Perhaps you're first on the menu for the bake sale, maybe you're the winner of a Lottery of Doom, or maybe - and this one's popular - you're going to be sacrificed in a fertility ritual. Either way, expect your impending horrible death to be offset by bunting, may poles and dancing.
It's a common trope, of course, and with good reason; the idea of a bizarre town conspiracy that kills outsiders is creepy enough, but to have that turn into a big celebration that you can bring the kids to adds an extra level of twisted terror to the proceedings. It also provides a useful way to get all your creepy village extras in one big scene and emphasize that whatever is going on is happening with the full consent of everyone, except possibly the protagonist.
A variation on the trope is that the killings are performed by a minority and that the rest of the town is oblivious. This, too, has a twisted horror to it - the idea that families are participating in a horrible murder without realizing is very creepy.

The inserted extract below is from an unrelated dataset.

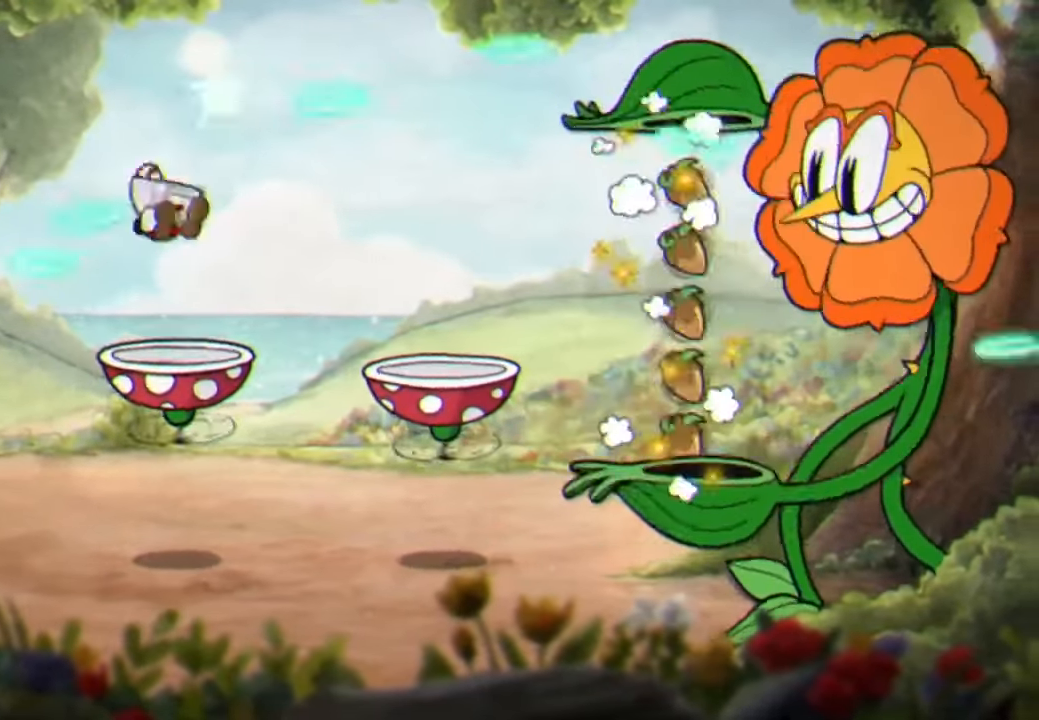
{"buttons": [], "left_stick": "center", "right_stick": "center", "events": [[33, "R3", "down"], [133, "R3", "up"]]}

Not to be confused with Fate Worse Than Death, though the two can overlap.
Anime & Manga[]
- In Higurashi no Naku Koro ni, a young boy discovers that the village he has just moved to suffers mysterious deaths and disappearances after every Watanagashi Festival.
- The way Watanagashi apparently was originally celebrated. Wata can mean "cotton" and "intestines".
- The sequel, Umineko no Naku Koro ni, tries hard to follow in its predecessor's footsteps. During the ending of the second arc, Beatrice throws a ball and gets her new slave, Battler, to dress her up for it, then brings him down to the ball to show off to all of her Mook guests. After that, he and his grandfather become the main course.
- In One Piece, the town of Whiskey Peak seems like a constant pirate boozefest, but it's actually a pirate trap, run by a large group of bounty hunters. They get pirates to pass out drunk, then kill them.
- The manga Umi no Misaki has this same eerie flavor for a little while, until the main character realizes that it's more a case of A God Am I.
- In Pandora Hearts, Isla Yura throws Oz a second Coming-of-Age party since his initial ceremony was interrupted. At first, the party proceeds as normal with friends, family, and members of high society showing up to congratulate Oz and celebrate the occasion. Cue the discovery of a crazed religious cult, a slew of Brainwashed and Crazy Evil Orphans, and the Headhunter who's been killing off members of the Nightray family, all within the mansion where the party is being held, and you get this trope. Turns out, Yura plotted the whole thing as a means to recreate the Tragedy of Sablier by using Alice and Leo as sacrifices and having Oz unwillingly perform the role of the treacherous friend. Suffice to say, it was one of the more tragic and disturbing story arcs in the series.
Comic Books[]
- In The Texas Chainsaw Massacre - Cut!, a town's Meat Fest turns out to offer a very special kind of meat.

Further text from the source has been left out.